Give the entries again in full. Nothing may be altered.

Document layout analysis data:
== Segment start ==
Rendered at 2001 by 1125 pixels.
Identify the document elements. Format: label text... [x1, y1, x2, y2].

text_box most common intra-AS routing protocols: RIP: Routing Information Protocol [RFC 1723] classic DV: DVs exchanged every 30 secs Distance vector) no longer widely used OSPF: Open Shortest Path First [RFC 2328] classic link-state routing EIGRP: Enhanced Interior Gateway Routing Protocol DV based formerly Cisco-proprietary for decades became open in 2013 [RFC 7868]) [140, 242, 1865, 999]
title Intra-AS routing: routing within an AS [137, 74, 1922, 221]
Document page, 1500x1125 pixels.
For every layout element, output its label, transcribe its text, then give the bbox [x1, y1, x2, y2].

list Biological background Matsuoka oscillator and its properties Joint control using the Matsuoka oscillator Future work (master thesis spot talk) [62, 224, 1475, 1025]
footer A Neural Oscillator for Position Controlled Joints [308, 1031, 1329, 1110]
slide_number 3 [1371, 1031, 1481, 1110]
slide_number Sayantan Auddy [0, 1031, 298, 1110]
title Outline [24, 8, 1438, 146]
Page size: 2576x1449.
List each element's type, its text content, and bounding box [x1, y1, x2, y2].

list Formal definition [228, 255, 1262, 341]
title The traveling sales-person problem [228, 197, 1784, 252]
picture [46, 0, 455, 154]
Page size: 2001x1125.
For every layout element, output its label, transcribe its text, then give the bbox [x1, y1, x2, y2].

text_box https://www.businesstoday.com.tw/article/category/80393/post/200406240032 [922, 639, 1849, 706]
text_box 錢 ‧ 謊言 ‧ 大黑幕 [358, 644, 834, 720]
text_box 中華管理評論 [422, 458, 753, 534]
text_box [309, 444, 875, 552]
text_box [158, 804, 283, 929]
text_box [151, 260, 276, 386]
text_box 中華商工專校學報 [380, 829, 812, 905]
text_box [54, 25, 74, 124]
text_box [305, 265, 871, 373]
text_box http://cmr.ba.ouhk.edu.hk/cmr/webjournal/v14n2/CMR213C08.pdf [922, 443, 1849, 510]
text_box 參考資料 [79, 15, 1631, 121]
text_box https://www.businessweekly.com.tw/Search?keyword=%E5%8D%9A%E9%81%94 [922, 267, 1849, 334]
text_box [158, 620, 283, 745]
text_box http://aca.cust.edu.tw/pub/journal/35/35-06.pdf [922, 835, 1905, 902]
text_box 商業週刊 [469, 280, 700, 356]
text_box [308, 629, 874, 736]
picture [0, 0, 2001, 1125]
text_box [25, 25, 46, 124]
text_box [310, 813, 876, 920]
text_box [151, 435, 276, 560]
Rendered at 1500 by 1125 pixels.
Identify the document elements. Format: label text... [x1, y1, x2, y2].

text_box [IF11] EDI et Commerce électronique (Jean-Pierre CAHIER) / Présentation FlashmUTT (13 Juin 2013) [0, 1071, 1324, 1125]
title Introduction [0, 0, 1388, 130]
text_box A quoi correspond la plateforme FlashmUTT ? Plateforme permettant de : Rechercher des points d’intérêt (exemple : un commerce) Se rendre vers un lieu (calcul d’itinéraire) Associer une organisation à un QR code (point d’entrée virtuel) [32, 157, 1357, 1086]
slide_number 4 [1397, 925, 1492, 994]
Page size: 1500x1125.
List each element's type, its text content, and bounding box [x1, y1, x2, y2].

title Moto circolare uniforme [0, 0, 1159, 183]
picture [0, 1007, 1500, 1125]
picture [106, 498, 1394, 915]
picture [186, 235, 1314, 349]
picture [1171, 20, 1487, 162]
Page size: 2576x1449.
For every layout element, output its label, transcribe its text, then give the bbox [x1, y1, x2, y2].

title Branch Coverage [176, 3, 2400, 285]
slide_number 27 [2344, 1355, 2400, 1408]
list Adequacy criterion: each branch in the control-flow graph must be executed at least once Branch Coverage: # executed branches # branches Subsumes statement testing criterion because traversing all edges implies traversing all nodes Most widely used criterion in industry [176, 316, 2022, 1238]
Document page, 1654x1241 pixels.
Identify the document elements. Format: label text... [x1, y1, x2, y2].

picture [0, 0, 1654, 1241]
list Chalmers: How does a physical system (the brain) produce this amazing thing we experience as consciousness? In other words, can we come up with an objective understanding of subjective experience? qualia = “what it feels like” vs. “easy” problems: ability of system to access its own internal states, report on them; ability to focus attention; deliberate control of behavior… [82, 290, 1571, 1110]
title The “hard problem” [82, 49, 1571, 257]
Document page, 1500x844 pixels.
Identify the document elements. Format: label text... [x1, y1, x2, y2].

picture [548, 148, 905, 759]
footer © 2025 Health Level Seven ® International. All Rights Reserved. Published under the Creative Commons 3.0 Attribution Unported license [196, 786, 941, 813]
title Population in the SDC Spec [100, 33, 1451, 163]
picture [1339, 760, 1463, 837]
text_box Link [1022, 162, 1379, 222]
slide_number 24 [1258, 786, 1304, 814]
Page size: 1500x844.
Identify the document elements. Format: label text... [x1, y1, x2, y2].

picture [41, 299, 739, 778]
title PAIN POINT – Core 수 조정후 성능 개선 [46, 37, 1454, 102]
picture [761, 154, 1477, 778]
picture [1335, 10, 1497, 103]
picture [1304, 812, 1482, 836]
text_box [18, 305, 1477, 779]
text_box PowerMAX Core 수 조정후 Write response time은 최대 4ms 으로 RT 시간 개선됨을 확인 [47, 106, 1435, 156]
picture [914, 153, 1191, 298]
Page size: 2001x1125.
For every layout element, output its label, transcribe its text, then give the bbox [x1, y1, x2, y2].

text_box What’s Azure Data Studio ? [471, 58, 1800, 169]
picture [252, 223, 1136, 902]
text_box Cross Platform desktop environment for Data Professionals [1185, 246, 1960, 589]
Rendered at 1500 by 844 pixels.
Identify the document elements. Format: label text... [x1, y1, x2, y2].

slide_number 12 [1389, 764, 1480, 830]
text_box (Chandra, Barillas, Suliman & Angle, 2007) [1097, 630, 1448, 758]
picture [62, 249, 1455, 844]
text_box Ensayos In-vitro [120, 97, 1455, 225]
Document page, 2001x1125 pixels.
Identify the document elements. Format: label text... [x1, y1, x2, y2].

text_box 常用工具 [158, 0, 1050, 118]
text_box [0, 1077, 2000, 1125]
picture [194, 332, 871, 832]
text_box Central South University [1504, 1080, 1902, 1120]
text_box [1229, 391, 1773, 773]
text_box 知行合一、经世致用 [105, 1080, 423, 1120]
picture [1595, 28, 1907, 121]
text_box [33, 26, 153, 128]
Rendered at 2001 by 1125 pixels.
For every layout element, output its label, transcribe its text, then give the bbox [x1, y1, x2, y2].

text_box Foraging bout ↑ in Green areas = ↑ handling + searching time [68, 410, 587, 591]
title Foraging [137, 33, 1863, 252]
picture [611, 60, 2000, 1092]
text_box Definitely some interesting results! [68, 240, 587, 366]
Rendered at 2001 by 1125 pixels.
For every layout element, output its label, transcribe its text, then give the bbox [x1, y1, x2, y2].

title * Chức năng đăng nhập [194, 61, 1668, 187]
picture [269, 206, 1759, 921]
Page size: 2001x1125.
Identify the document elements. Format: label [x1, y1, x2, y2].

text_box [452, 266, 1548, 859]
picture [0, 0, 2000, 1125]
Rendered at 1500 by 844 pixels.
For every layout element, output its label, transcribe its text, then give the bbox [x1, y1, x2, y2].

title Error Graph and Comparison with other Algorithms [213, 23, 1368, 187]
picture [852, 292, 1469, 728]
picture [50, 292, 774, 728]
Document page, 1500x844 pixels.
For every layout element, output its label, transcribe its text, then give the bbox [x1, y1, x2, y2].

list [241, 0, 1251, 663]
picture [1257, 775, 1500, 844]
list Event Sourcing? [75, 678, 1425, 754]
== Segment end ==
§ **Expected output**:
Rendered at 2001 by 1125 pixels.
Identify the document elements. Format: label text... [x1, y1, x2, y2].

text_box most common intra-AS routing protocols: RIP: Routing Information Protocol [RFC 1723] classic DV: DVs exchanged every 30 secs Distance vector) no longer widely used OSPF: Open Shortest Path First [RFC 2328] classic link-state routing EIGRP: Enhanced Interior Gateway Routing Protocol DV based formerly Cisco-proprietary for decades became open in 2013 [RFC 7868]) [140, 242, 1865, 999]
title Intra-AS routing: routing within an AS [137, 74, 1922, 221]
Document page, 1500x1125 pixels.
For every layout element, output its label, transcribe its text, then give the bbox [x1, y1, x2, y2].

list Biological background Matsuoka oscillator and its properties Joint control using the Matsuoka oscillator Future work (master thesis spot talk) [62, 224, 1475, 1025]
footer A Neural Oscillator for Position Controlled Joints [308, 1031, 1329, 1110]
slide_number 3 [1371, 1031, 1481, 1110]
slide_number Sayantan Auddy [0, 1031, 298, 1110]
title Outline [24, 8, 1438, 146]
Page size: 2576x1449.
List each element's type, its text content, and bounding box [x1, y1, x2, y2].

list Formal definition [228, 255, 1262, 341]
title The traveling sales-person problem [228, 197, 1784, 252]
picture [46, 0, 455, 154]
Page size: 2001x1125.
For every layout element, output its label, transcribe its text, then give the bbox [x1, y1, x2, y2].

text_box https://www.businesstoday.com.tw/article/category/80393/post/200406240032 [922, 639, 1849, 706]
text_box 錢 ‧ 謊言 ‧ 大黑幕 [358, 644, 834, 720]
text_box 中華管理評論 [422, 458, 753, 534]
text_box [309, 444, 875, 552]
text_box [158, 804, 283, 929]
text_box [151, 260, 276, 386]
text_box 中華商工專校學報 [380, 829, 812, 905]
text_box [54, 25, 74, 124]
text_box [305, 265, 871, 373]
text_box http://cmr.ba.ouhk.edu.hk/cmr/webjournal/v14n2/CMR213C08.pdf [922, 443, 1849, 510]
text_box 參考資料 [79, 15, 1631, 121]
text_box https://www.businessweekly.com.tw/Search?keyword=%E5%8D%9A%E9%81%94 [922, 267, 1849, 334]
text_box [158, 620, 283, 745]
text_box http://aca.cust.edu.tw/pub/journal/35/35-06.pdf [922, 835, 1905, 902]
text_box 商業週刊 [469, 280, 700, 356]
text_box [308, 629, 874, 736]
picture [0, 0, 2001, 1125]
text_box [25, 25, 46, 124]
text_box [310, 813, 876, 920]
text_box [151, 435, 276, 560]
Rendered at 1500 by 1125 pixels.
Identify the document elements. Format: label text... [x1, y1, x2, y2].

text_box [IF11] EDI et Commerce électronique (Jean-Pierre CAHIER) / Présentation FlashmUTT (13 Juin 2013) [0, 1071, 1324, 1125]
title Introduction [0, 0, 1388, 130]
text_box A quoi correspond la plateforme FlashmUTT ? Plateforme permettant de : Rechercher des points d’intérêt (exemple : un commerce) Se rendre vers un lieu (calcul d’itinéraire) Associer une organisation à un QR code (point d’entrée virtuel) [32, 157, 1357, 1086]
slide_number 4 [1397, 925, 1492, 994]
Page size: 1500x1125.
List each element's type, its text content, and bounding box [x1, y1, x2, y2].

title Moto circolare uniforme [0, 0, 1159, 183]
picture [0, 1007, 1500, 1125]
picture [106, 498, 1394, 915]
picture [186, 235, 1314, 349]
picture [1171, 20, 1487, 162]
Page size: 2576x1449.
For every layout element, output its label, transcribe its text, then give the bbox [x1, y1, x2, y2].

title Branch Coverage [176, 3, 2400, 285]
slide_number 27 [2344, 1355, 2400, 1408]
list Adequacy criterion: each branch in the control-flow graph must be executed at least once Branch Coverage: # executed branches # branches Subsumes statement testing criterion because traversing all edges implies traversing all nodes Most widely used criterion in industry [176, 316, 2022, 1238]
Document page, 1654x1241 pixels.
Identify the document elements. Format: label text... [x1, y1, x2, y2].

picture [0, 0, 1654, 1241]
list Chalmers: How does a physical system (the brain) produce this amazing thing we experience as consciousness? In other words, can we come up with an objective understanding of subjective experience? qualia = “what it feels like” vs. “easy” problems: ability of system to access its own internal states, report on them; ability to focus attention; deliberate control of behavior… [82, 290, 1571, 1110]
title The “hard problem” [82, 49, 1571, 257]
Document page, 1500x844 pixels.
Identify the document elements. Format: label text... [x1, y1, x2, y2].

picture [548, 148, 905, 759]
footer © 2025 Health Level Seven ® International. All Rights Reserved. Published under the Creative Commons 3.0 Attribution Unported license [196, 786, 941, 813]
title Population in the SDC Spec [100, 33, 1451, 163]
picture [1339, 760, 1463, 837]
text_box Link [1022, 162, 1379, 222]
slide_number 24 [1258, 786, 1304, 814]
Page size: 1500x844.
Identify the document elements. Format: label text... [x1, y1, x2, y2].

picture [41, 299, 739, 778]
title PAIN POINT – Core 수 조정후 성능 개선 [46, 37, 1454, 102]
picture [761, 154, 1477, 778]
picture [1335, 10, 1497, 103]
picture [1304, 812, 1482, 836]
text_box [18, 305, 1477, 779]
text_box PowerMAX Core 수 조정후 Write response time은 최대 4ms 으로 RT 시간 개선됨을 확인 [47, 106, 1435, 156]
picture [914, 153, 1191, 298]
Page size: 2001x1125.
For every layout element, output its label, transcribe its text, then give the bbox [x1, y1, x2, y2].

text_box What’s Azure Data Studio ? [471, 58, 1800, 169]
picture [252, 223, 1136, 902]
text_box Cross Platform desktop environment for Data Professionals [1185, 246, 1960, 589]
Rendered at 1500 by 844 pixels.
Identify the document elements. Format: label text... [x1, y1, x2, y2].

slide_number 12 [1389, 764, 1480, 830]
text_box (Chandra, Barillas, Suliman & Angle, 2007) [1097, 630, 1448, 758]
picture [62, 249, 1455, 844]
text_box Ensayos In-vitro [120, 97, 1455, 225]
Document page, 2001x1125 pixels.
Identify the document elements. Format: label text... [x1, y1, x2, y2].

text_box 常用工具 [158, 0, 1050, 118]
text_box [0, 1077, 2000, 1125]
picture [194, 332, 871, 832]
text_box Central South University [1504, 1080, 1902, 1120]
text_box [1229, 391, 1773, 773]
text_box 知行合一、经世致用 [105, 1080, 423, 1120]
picture [1595, 28, 1907, 121]
text_box [33, 26, 153, 128]
Rendered at 2001 by 1125 pixels.
For every layout element, output its label, transcribe its text, then give the bbox [x1, y1, x2, y2].

text_box Foraging bout ↑ in Green areas = ↑ handling + searching time [68, 410, 587, 591]
title Foraging [137, 33, 1863, 252]
picture [611, 60, 2000, 1092]
text_box Definitely some interesting results! [68, 240, 587, 366]
Rendered at 2001 by 1125 pixels.
For every layout element, output its label, transcribe its text, then give the bbox [x1, y1, x2, y2].

title * Chức năng đăng nhập [194, 61, 1668, 187]
picture [269, 206, 1759, 921]
Page size: 2001x1125.
Identify the document elements. Format: label [x1, y1, x2, y2].

text_box [452, 266, 1548, 859]
picture [0, 0, 2000, 1125]
Rendered at 1500 by 844 pixels.
For every layout element, output its label, transcribe its text, then give the bbox [x1, y1, x2, y2].

title Error Graph and Comparison with other Algorithms [213, 23, 1368, 187]
picture [852, 292, 1469, 728]
picture [50, 292, 774, 728]
Document page, 1500x844 pixels.
For every layout element, output its label, transcribe its text, then give the bbox [x1, y1, x2, y2].

list [241, 0, 1251, 663]
picture [1257, 775, 1500, 844]
list Event Sourcing? [75, 678, 1425, 754]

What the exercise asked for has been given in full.